Furthermore, while pointing to deficient occupational functioning of the majority of the BPD-patients investigated, our study is in line with previous publications showing that the low psychosocial functioning of men and women with BPD remained stable over extended periods of time [48]. Accordingly, we assume that a more extensive range of services and approaches for men and women with BPD is strongly needed in occupational rehabilitation. Here, for certain patients, a paradigm shift might be promising, and we assume that employment should be targeted and individually supported at an early stage of treatment. While traditionally, in Germany, the first step in vocational rehabilitation is to treat and then engage people on the sheltered labor market, only a small percentage of patients can thus finally be integrated into the general labor market [49]. In contrast, supported employment programs such as individual placement and support (IPS) follow the strategy “place- and-treat-/train” instead of “train/treat-then-place” concurrently offering care and at the same time helping in finding employment [50, 51]. Thereby, specific barriers to employment, such as distance to the labor market and stigma, are dealt with.

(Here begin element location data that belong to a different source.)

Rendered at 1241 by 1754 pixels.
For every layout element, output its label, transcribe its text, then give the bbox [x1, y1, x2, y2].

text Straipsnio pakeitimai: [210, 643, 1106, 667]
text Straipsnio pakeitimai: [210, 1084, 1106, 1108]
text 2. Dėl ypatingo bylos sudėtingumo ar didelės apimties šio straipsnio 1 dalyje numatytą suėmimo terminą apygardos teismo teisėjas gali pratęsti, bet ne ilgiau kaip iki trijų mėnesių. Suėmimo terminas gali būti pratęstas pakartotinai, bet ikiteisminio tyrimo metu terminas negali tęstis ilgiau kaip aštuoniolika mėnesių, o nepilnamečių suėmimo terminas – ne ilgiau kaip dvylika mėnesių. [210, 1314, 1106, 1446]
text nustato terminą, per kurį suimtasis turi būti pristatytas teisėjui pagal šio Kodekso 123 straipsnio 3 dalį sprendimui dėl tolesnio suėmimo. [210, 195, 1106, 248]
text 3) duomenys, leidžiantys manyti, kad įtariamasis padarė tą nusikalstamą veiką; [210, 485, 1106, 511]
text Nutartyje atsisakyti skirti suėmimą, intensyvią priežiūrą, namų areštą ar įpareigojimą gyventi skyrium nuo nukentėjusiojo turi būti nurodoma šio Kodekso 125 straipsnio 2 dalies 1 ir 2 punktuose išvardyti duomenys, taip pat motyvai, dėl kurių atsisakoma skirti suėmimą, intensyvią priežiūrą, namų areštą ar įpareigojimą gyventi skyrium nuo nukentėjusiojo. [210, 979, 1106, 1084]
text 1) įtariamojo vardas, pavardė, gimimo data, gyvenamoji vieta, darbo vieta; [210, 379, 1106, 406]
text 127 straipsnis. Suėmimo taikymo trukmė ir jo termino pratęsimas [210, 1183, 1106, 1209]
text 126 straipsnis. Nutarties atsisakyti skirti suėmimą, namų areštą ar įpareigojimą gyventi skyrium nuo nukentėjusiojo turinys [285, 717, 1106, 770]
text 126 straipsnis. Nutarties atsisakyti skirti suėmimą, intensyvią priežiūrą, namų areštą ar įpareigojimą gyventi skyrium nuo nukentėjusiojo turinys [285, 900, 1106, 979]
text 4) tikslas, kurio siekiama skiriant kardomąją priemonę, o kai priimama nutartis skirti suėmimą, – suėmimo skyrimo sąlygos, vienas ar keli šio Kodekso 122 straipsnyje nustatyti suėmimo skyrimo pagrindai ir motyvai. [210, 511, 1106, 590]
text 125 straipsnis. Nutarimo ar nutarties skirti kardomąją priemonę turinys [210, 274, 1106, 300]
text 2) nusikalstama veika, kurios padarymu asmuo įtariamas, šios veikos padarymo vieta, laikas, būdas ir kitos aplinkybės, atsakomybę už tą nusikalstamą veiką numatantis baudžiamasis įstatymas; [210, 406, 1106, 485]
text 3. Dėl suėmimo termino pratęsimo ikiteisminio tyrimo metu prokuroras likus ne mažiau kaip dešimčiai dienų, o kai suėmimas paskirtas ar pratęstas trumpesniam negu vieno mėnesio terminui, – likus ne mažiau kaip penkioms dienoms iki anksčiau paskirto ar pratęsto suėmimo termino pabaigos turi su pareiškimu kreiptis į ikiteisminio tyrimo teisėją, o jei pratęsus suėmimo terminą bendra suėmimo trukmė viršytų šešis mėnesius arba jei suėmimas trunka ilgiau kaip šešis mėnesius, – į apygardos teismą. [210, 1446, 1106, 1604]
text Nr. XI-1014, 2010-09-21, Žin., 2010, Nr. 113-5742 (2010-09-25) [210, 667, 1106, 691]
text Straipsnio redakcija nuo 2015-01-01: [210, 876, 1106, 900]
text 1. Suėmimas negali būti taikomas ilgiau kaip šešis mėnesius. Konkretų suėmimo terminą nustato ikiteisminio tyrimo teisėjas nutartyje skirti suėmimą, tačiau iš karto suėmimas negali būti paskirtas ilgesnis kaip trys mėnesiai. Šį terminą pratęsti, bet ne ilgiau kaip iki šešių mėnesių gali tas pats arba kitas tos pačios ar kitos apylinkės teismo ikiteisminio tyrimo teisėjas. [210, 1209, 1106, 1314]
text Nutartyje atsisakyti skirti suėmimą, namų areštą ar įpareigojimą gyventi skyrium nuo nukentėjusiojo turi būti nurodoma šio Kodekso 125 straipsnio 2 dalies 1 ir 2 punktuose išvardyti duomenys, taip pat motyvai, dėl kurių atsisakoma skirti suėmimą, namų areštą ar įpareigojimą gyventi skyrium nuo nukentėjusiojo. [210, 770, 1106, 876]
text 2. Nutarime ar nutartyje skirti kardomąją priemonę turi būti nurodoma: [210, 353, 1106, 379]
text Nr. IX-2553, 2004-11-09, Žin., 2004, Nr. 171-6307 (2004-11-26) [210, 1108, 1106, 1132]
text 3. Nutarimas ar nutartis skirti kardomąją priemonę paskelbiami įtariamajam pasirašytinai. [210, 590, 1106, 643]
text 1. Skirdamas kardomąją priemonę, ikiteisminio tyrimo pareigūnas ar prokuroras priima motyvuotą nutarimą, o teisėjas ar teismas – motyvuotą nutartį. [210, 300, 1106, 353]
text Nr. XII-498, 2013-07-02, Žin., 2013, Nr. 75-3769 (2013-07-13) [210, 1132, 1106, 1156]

Finally, in the field of prevention, early detection and treatment of BPD in youth and early adulthood and early interventions in high-risk families are of pivotal importance [52].

Conclusions

In the present study, societal cost-of-illness was assessed comprehensively in a sample of men and women with BPD seeking specialized outpatient treatment in the clinical setting of a University psychiatric hospital. In conclusion, our study underlines the high social and economic relevance of BPD. Costs related to hospital treatment are the most crucial cost driver within direct costs in German patients. Furthermore, indirect costs are of significant importance within societal costs in patients. By now, the finding of the high cost-of-illness in men and women with BPD that are both due to high direct and indirect costs can be viewed as a robust finding across different recruitment settings, national social welfare systems, and despite methodological differences.